§ **Provided records**:
= Beginning of Section =

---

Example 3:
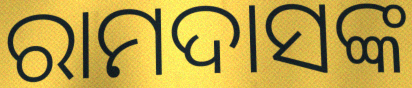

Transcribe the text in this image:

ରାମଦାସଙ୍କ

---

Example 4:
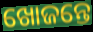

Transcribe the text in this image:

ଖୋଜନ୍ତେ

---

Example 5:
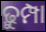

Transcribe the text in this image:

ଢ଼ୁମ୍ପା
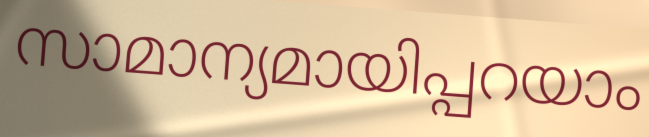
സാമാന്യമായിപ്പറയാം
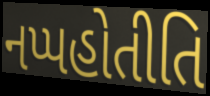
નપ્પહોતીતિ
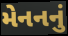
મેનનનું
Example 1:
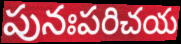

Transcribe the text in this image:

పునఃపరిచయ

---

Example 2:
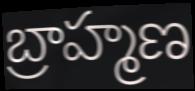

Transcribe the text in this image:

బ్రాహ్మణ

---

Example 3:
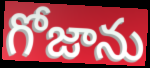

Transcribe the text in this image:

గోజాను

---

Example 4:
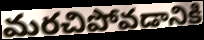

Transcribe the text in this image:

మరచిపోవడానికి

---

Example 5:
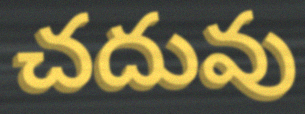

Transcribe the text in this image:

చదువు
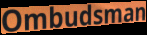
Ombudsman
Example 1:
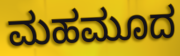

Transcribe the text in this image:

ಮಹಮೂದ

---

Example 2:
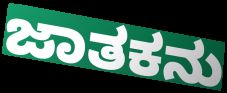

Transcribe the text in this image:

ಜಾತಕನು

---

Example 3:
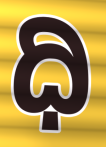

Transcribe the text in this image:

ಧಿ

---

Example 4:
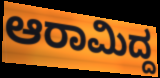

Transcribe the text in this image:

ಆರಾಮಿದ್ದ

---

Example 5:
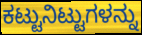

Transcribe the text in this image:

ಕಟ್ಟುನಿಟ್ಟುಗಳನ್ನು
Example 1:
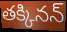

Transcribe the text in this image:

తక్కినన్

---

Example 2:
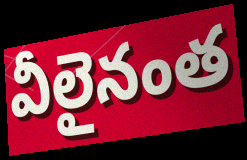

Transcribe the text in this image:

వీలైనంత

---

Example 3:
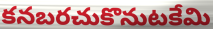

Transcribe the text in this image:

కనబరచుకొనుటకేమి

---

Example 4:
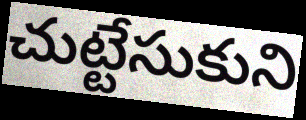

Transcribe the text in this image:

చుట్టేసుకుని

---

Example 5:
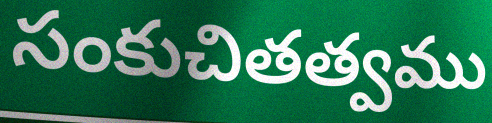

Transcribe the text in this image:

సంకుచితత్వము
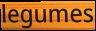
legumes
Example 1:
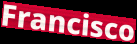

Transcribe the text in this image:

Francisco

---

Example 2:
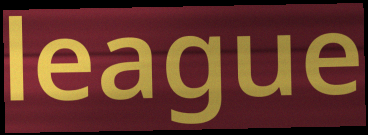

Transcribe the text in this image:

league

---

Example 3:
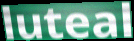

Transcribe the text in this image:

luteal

= End of Section =

§ **Requirement**:
Without the pictures, copy out each entry exactly as it stands.

§ **Task solution**:
---

Example 3:

Transcribe the text in this image:

ରାମଦାସଙ୍କ

---

Example 4:

Transcribe the text in this image:

ଖୋଜନ୍ତେ

---

Example 5:

Transcribe the text in this image:

ଢ଼ୁମ୍ପା
സാമാന്യമായിപ്പറയാം
નપ્પહોતીતિ
મેનનનું
Example 1:

Transcribe the text in this image:

పునఃపరిచయ

---

Example 2:

Transcribe the text in this image:

బ్రాహ్మణ

---

Example 3:

Transcribe the text in this image:

గోజాను

---

Example 4:

Transcribe the text in this image:

మరచిపోవడానికి

---

Example 5:

Transcribe the text in this image:

చదువు
Ombudsman
Example 1:

Transcribe the text in this image:

ಮಹಮೂದ

---

Example 2:

Transcribe the text in this image:

ಜಾತಕನು

---

Example 3:

Transcribe the text in this image:

ಧಿ

---

Example 4:

Transcribe the text in this image:

ಆರಾಮಿದ್ದ

---

Example 5:

Transcribe the text in this image:

ಕಟ್ಟುನಿಟ್ಟುಗಳನ್ನು
Example 1:

Transcribe the text in this image:

తక్కినన్

---

Example 2:

Transcribe the text in this image:

వీలైనంత

---

Example 3:

Transcribe the text in this image:

కనబరచుకొనుటకేమి

---

Example 4:

Transcribe the text in this image:

చుట్టేసుకుని

---

Example 5:

Transcribe the text in this image:

సంకుచితత్వము
legumes
Example 1:

Transcribe the text in this image:

Francisco

---

Example 2:

Transcribe the text in this image:

league

---

Example 3:

Transcribe the text in this image:

luteal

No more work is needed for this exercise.